Monday, August 15, 2011

Book Review: The Help


One of my Facebook/blogging/real life buddies posted she had just finished reading "The Help" and had loved it. Before her rave, I had about zero interest in either the book or the movie. It wasn't that the subject was not compelling -- an exploration of the relationships between african american domestics and their employers in the deep south during the cusp of the civil rights movement. It was the fact I generally shy away from secular modern literature. There is very often too little truly good literature written today, in my opinion.

This was the first book I've read cover-to-cover on my iPad, which I've owned for just over a year. I just haven't been able to adapt to reading without an actual book in my hands that has actual pages to turn, but I was finally so intrigued by the idea of this novel, I couldn't wait for it to come in the mail. You've got to love the instant gratification of downloading a book and being able to dive into it immediately. Being immensely satisfied by my first iBook experience, I know I'll be reading on my iPad much more frequently!

I loved this book. It was absolutely captivating in its style, characterizations, and plot development. It seems the exploration of the theme was one the author had first hand knowledge of, having been raised by an african american maid, herself, giving the story a genuine feel and plausibility.

The novel weaves its way through the story telling, alternating accounts told by three different characters. First is Skeeter, a young ambitious southern white woman who has just graduated from college with a degree in writing/journalism. Having returned home to find her childhood maid has mysteriously disappeared her eyes are at once opened to the plight of the southern domestic. She approaches the maid of one of her childhood friends asking for answers and then for help in writing a book exposing the increasingly tense relationship between maids and those they serve in Jackson, Mississippi.

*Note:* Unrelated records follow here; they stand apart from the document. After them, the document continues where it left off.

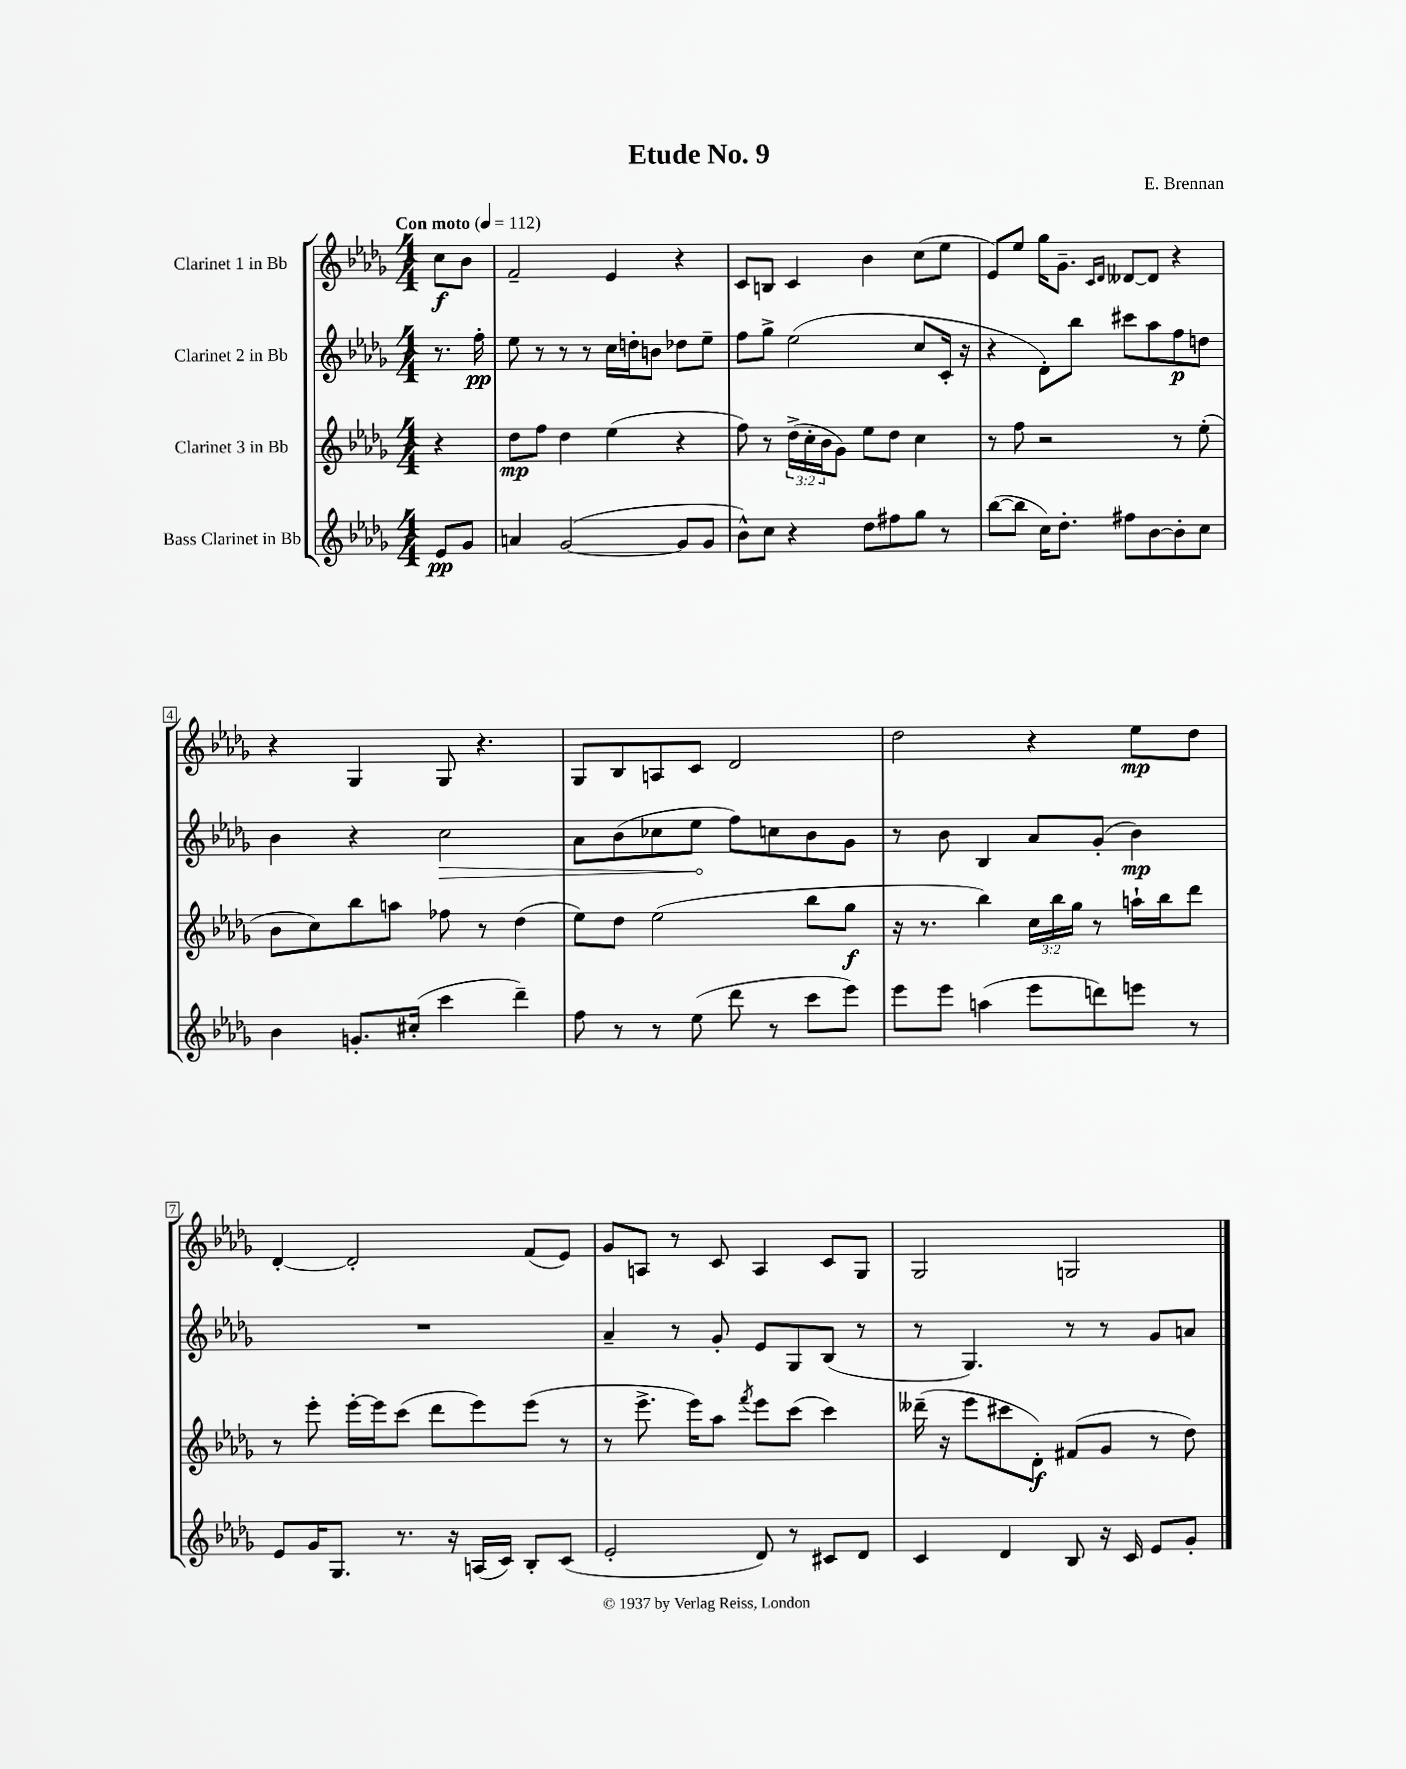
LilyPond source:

\header { title = "Etude No. 9" composer = "E. Brennan" }
<<
\new StaffGroup <<
\new Staff = "s0" \with { instrumentName = "Clarinet 1 in Bb" } {
    \clef treble \key des \major \numericTimeSignature \time 4/4 \partial 4 \tempo "Con moto" 4 = 112
    c''8\f bes'8 |
    f'2-- ees'4 r4 |
    c'8 b8 c'4 bes'4 c''8( ees''8 |
    ees'8) ees''8 ges''16 ges'8.-- \grace { c'16 des'16 } deses'8~ deses'8 r4 |
    r4 ges4 ges8 r4. |
    ges8 bes8 a8 c'8 des'2 |
    des''2 r4 ees''8\mp des''8 |
    des'4~-. des'2-. f'8( ees'8) |
    ges'8 a8 r8 c'8 a4 c'8 ges8 |
    ges2 g2 \bar "|." |
}
\new Staff = "s1" \with { instrumentName = "Clarinet 2 in Bb" } {
    \clef treble \key des \major \numericTimeSignature \time 4/4 \partial 4
    r8. f''16-.\pp |
    ees''8 r8 r8 r8 c''16 d''16-. b'8 des''8 ees''8-- |
    f''8 ges''8-> ees''2( c''8 c'16-. r16 |
    r4 des'8-.) bes''8 cis'''8 aes''8 f''8\p d''8 |
    bes'4 r4 \once \override Hairpin.circled-tip = ##t c''2\> |
    aes'8 bes'8( ces''8 ees''8\! f''8) c''8 bes'8 ges'8 |
    r8 bes'8 bes4 aes'8 ges'8-.( bes'4\mp) |
    R1 |
    aes'4-- r8 ges'8-. ees'8 ges8 bes8( r8 |
    r8 ges4.) r8 r8 ges'8 a'8 \bar "|." |
}
\new Staff = "s2" \with { instrumentName = "Clarinet 3 in Bb" } {
    \clef treble \key des \major \numericTimeSignature \time 4/4 \override Staff.TupletNumber.text = #tuplet-number::calc-fraction-text \partial 4
    r4 |
    des''8\mp f''8 des''4 ees''4( r4 |
    f''8) r8 \tuplet 3/2 { des''16->( c''16-. bes'16 } ges'8) ees''8 des''8 c''4 |
    r8 f''8 r2 r8 ees''8-.( |
    bes'8 c''8) bes''8 a''8 fes''8 r8 des''4( |
    ees''8) des''8 ees''2( bes''8 ges''8\f |
    r16 r8. bes''4) \tuplet 3/2 { c''16 bes''16 ges''16 } r8 a''16-! bes''16 des'''8 |
    r8 ees'''8-. ees'''16~-. ees'''16 c'''8( des'''8 ees'''8) ees'''8( r8 |
    r8 ees'''8.-> ees'''16) aes''8 \acciaccatura { f'''8 } ees'''8 c'''8( c'''4) |
    deses'''16--( r16 ees'''8 cis'''8 des'8-.\f) fis'8( ges'8 r8 des''8) \bar "|." |
}
\new Staff = "s3" \with { instrumentName = "Bass Clarinet in Bb" } {
    \clef treble \key des \major \numericTimeSignature \time 4/4 \partial 4
    ees'8\pp ges'8 |
    a'4 ges'2~( ges'8 ges'8 |
    bes'8-^) c''8 r4 des''8 fis''8 ges''8 r8 |
    bes''8~( bes''8 c''16) des''8.-. fis''8 bes'8~ bes'8-. c''8 |
    bes'4 g'8.-. cis''16-.( c'''4 des'''4--) |
    f''8 r8 r8 ees''8( des'''8 r8 c'''8 ees'''8) |
    ees'''8 ees'''8 a''4( ees'''8 d'''8) e'''8 r8 |
    ees'8 ges'16 ges8. r8. r16 a16( c'16) bes8-. c'8( |
    ees'2-. des'8) r8 cis'8 des'8 |
    c'4 des'4 bes8 r16 c'16 ees'8 ges'8-. \bar "|." |
}
>>
>>
\layout { \context { \Score \override BarNumber.stencil = #(make-stencil-boxer 0.1 0.3 ly:text-interface::print) } }
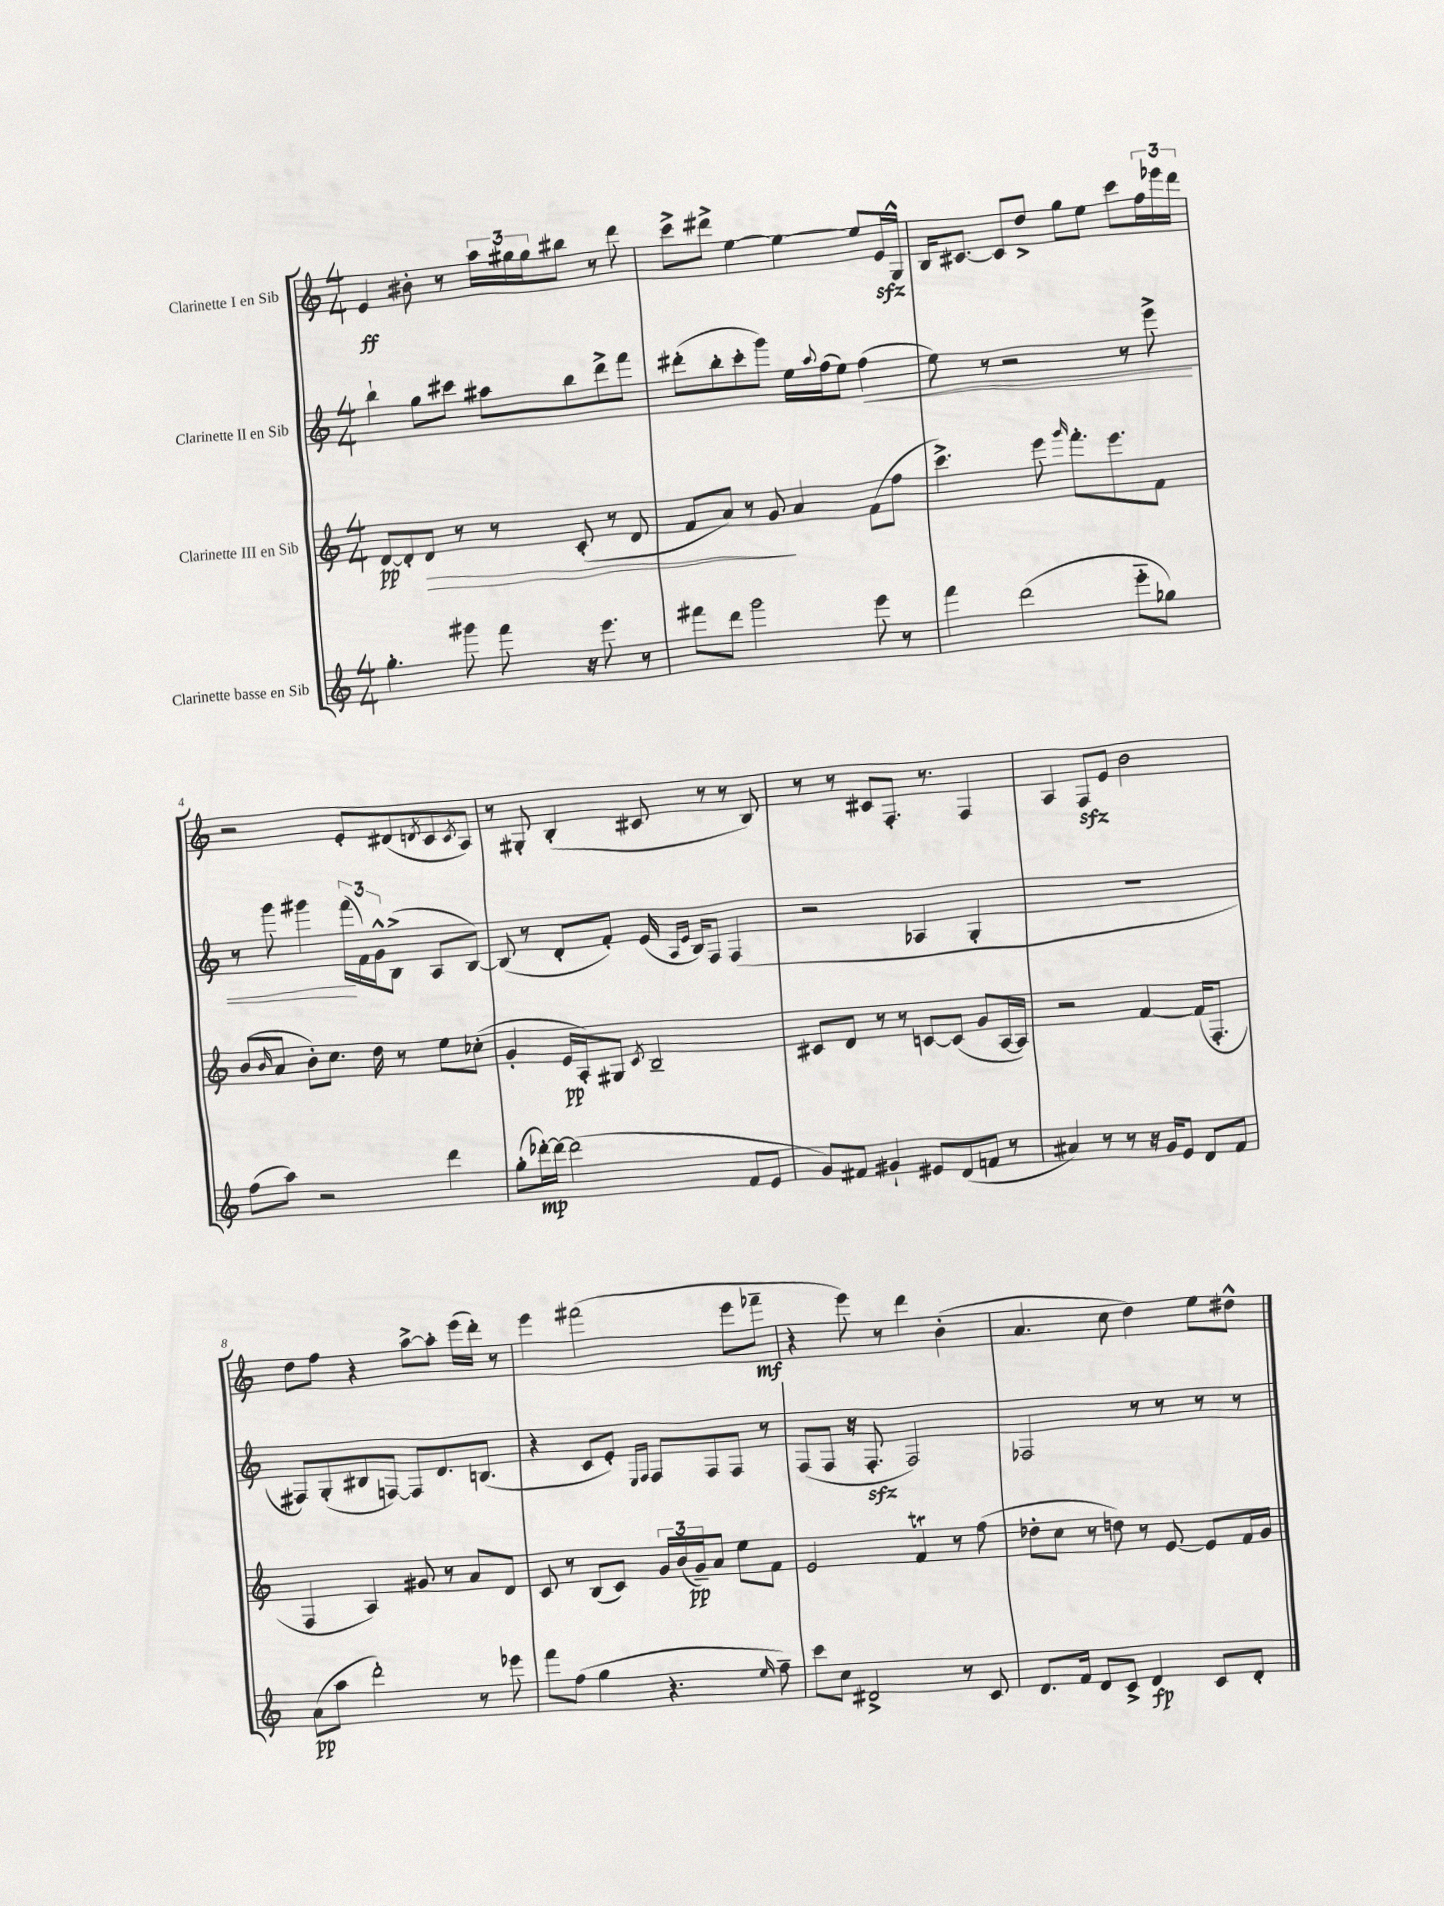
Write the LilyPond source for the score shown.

<<
\new StaffGroup <<
\new Staff = "s0" \with { instrumentName = "Clarinette I en Sib" } {
    \clef treble \key c \major \numericTimeSignature \time 4/4
    e'4\ff bis'8-. r8 \tuplet 3/2 { a''16 gis''16 gis''16 } bis''8 r8 d'''8 |
    c'''8-> dis'''8-> e''4~ e''4~ e''8 e'16\sfz g16-^ |
    b16 cis'8.~ cis'8 d''8-> g''8 e''8 c'''8 \tuplet 3/2 { f''16 ees'''16 d'''16 } |
    r2 e'8-. dis'8( \acciaccatura { d'8 } c'8 \acciaccatura { c'8 } a8) |
    r8 gis8-. b4-.( cis'8 r8 r8 b8) |
    r8 r8 cis'8 f8.-. r8. f4 |
    a4 f8\sfz e'8 b'2 |
    d''8 f''8 r4 a''8~-> a''8-. e'''16( d'''16-.) r8 |
    e'''4 fis'''2( e'''8 fes'''8--\mf |
    r4 e'''8) r8 d'''4 b'4-.( |
    a'4. c''8 d''4) e''8 dis''8-^ \bar "|." |
}
\new Staff = "s1" \with { instrumentName = "Clarinette II en Sib" } {
    \clef treble \key c \major \numericTimeSignature \time 4/4
    b''4-! g''8 cis'''8 ais''8 b''8 d'''8-> f'''8 |
    dis'''8-.( b''8-. c'''8-. g'''8) e''16 \appoggiatura { a''8 } f''16( e''8) f''4\<( |
    e''8) r8 r2 r8 e'''8-> |
    r8 g'''8 gis'''4 \tuplet 3/2 { f'''16\!( f'16) g'16-^ } b8->( a8 b8~) |
    b8( r8 d'8-. f'8-.) e'16( \grace { a16 e'16 } b16) f8 f4( |
    r2 aes4 g4-. |
    R1 |
    fis8) g8-.( bis8 f8~) f8 d'8. b8.( |
    r4 c'8 e'8-.) \grace { e16 f16 } f8 f8 f8 r8 |
    f8( f8 r16 f8.-.\sfz f2) |
    fes2 r8 r8 r8 r8 \bar "|." |
}
\new Staff = "s2" \with { instrumentName = "Clarinette III en Sib" } {
    \clef treble \key c \major \numericTimeSignature \time 4/4
    d'8~\pp d'8-. d'8\> r8 r8 c'8-.( r8 d'8 |
    f'8 a'8) r8 g'8\! a'4 f'8( f''8 |
    c'''4.->) e'''8 \grace { g'''16 } f'''8.-. e'''8. f'8 |
    b'8( \grace { b'16 } a'8 b'8-.) c''8. d''16 r8 e''8 ces''8-.( |
    g'4-. e'16\pp a16-.) gis8 \acciaccatura { c'8 } b2-- |
    cis'8 d'8 r8 r8 c'8~ c'8( g'8 a16~ a16) |
    r2 f'4~ f'16( f8.-. |
    f4 a4) gis'8 r8 a'8 d'8 |
    c'8 r8 b8( c'8) \tuplet 3/2 { g'16 b'16( g'16--\pp) } a'8 e''8 f'8 |
    e'2 f'4\trill r8 f''8( |
    des''8-. c''8 r8 d''8) r8 e'8~ e'8 f'16 g'16 \bar "|." |
}
\new Staff = "s3" \with { instrumentName = "Clarinette basse en Sib" } {
    \clef treble \key c \major \numericTimeSignature \time 4/4
    g''4.-. gis'''8 f'''8 r16 e'''8. r8 |
    fis'''8 d'''8 g'''2 e'''8 r8 |
    f'''4 d'''2( e'''8-_ ges''8) |
    f''8( a''8) r2 d'''4 |
    g''8-.( des'''16~-.\mp) des'''16~ des'''2( f'8 e'8 |
    g'8) fis'8 gis'4-! eis'8 d'8( f'8 r8 |
    ais'4) r8 r8 r16 g'16 e'8 d'8 f'8 |
    a'8\pp( a''8 d'''2-.) r8 ees'''8 |
    f'''8 f''8( g''4 r4. \grace { e''16 } f''8--) |
    c'''8 c''8 dis'2-> r8 c'8 |
    d'8. f'16 d'8 c'8-> d'4\fp c'8 d'8-. \bar "|." |
}
>>
>>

Skeeter first approaches maid Abileene for help in answering questions about the disappearance of her family's maid, and then brazenly asks Abileene to tell her story as part of a book project Skeeter decides to undertake. Abileene is the second character given voice in the novel. She is a maid specializing in caring for the children of the household. Having worked in white households for decades, Abileene has seen it all; the good, the bad, and the ugly. She has taken it all in stride, but has also attempted to leave her mark on the white children she has raised with the hope they will be different and will one day be able to look beyond color.

Minny is the third voice for the story. A domestic like Abileene, she has failed at taking it in stride. Her character is mouthy, opinionated, strong and yet incredibly vulnerable. Known as a great cook, her reputation is intentionally ruined by the spiteful, racist president of the Lady's League, and main story antagonist Hilly Holbrook. Minny is relegated to working for the apparently crazy Celia Foote who is too naive or stupid to realize she will never fit in with the proper white ladies of Jackson because of her beginnings as white trash. Fed up with working for a nut and having her reputation ruined, Minny agrees to help Skeeter and Abileene with the book.

The book project is an incredibly dangerous undertaking for all three women. Ostracization, unemployment, and lynching are all risks these three brave women are finally willing to take to make a change in Jackson. It becomes their personal civil rights crusade.

Stylistically this is an easy and enjoyable read. While I normally prefer to not read books containing profanity, this novel did have a fair share, but it wasn't as distracting nor disturbing as I normally find it. I would recommend this book to older high school students and adults due to profanity and adult content and themes.